Amid the Obama administration’s increasingly apparent dereliction of duty to America’s role on the world stage, it seems that, in the Middle East at least, Israel is taking on an increased level of responsibility in the effort to halt the proliferation of both weapons of mass destruction and terror groups. This has been particularly apparent when it comes to the ongoing crisis and instability in Syria and the reports today that Israel’s air force carried out strikes against Hezbollah strongholds on the Syrian border so as to disrupt efforts to transfer weapons from Syria into Lebanon.
Given the refusal of the administration to take decisive action in Syria, the ongoing indication that Obama is seeking further withdrawals of U.S. troops–most significantly in Afghanistan–and now the cuts to the defense budget, it is clear that Western allies in the region are going to find themselves increasingly isolated. If this policy is to continue, Israel faces the prospect of being ever more alone in a region descending into worsening turmoil. The concern in places like Syria is not simply restricted to the fear of rogue regimes using stockpiles of chemical or biological weapons against their own people. Rather, with the growing strength of al-Qaeda-linked groups in these conflict zones, there is a real risk of the most devastating weapons falling into the hands of Islamist militants prepared to use them indiscriminately.

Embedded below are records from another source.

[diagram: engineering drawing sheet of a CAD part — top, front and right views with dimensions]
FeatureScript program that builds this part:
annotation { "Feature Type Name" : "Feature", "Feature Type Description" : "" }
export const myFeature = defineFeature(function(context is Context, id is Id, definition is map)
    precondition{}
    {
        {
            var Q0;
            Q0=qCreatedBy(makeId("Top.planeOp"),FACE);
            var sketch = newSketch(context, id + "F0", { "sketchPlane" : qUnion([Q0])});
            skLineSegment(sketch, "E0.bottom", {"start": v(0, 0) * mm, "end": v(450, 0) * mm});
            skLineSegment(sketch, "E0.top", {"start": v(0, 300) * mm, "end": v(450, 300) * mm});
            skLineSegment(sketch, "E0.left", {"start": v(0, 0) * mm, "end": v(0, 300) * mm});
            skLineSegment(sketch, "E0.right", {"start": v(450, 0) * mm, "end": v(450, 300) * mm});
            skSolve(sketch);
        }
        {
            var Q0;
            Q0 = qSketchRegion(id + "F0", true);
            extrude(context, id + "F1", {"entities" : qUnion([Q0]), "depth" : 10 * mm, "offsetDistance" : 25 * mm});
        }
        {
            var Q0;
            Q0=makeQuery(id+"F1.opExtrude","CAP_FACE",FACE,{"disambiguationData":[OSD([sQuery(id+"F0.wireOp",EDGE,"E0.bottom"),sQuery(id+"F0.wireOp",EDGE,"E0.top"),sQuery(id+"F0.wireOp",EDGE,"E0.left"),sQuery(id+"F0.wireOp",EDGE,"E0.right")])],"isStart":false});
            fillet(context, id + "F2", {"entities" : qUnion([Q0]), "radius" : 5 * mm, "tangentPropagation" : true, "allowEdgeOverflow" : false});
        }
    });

It is essentially only on account of Israel that the world does not currently face the unimaginable possibility of a Syria armed with nuclear weapons. Israel is widely understood to have been behind the 2007 strike on the North Korean-abetted nuclear program in Syria. Just as it was Israel that spared us all from the grim reality of life with a nuclear Iraq–no doubt with Saddam still in power to this day–when the Israelis took out Iraq’s nuclear reactor in 1981. As such, it does not seem unreasonable to speculate that, had it not been for the Obama administration purposefully tying Israel’s hands, the Iranian nuclear threat and the risk of a nuclear domino effect across the region might already have been lifted by now.
This, then, is a reminder of how Israel acts as somewhat of a restraining force in the Middle East. It also reaffirms the wrongheadedness of the commonly heard assertion that Israel and its dispute with the Palestinians is a regional destabilizer, that without the “Israel problem” the region would calm down and the Islamic world would forget its enmity for America. The latest strike by the IAF against Hezbollah forces attempting to transfer Syrian weapons to its Iranian proxy army in Lebanon is yet another example of how in the absence of decisive American action, Israel instead is acting to prevent the further deterioration of security in the region.
It is also worth considering these facts in light of Secretary of State John Kerry’s efforts to reach a negotiated peace between Israel and the Palestinians. As part of efforts to reach an agreement it appears that the State Department has been pushing for an Israeli withdrawal from the strategically vital Jordan Valley, with the suggestion that American troops might take the place of the Israeli ones currently based there. This proposal seems all the more ludicrous given the Obama administration’s moves to cut back on both the defense budget and the U.S. military presence in the area as a whole. Israel cannot allow itself to be turned into a strategic basket case; it must maintain the means as well as the territory by which it is possible for it to go on defending itself.
But as we have been reminded of in recent days, Israel does not simply defend itself, it also acts to restrain dangerous extremist and rogue forces in the wider region.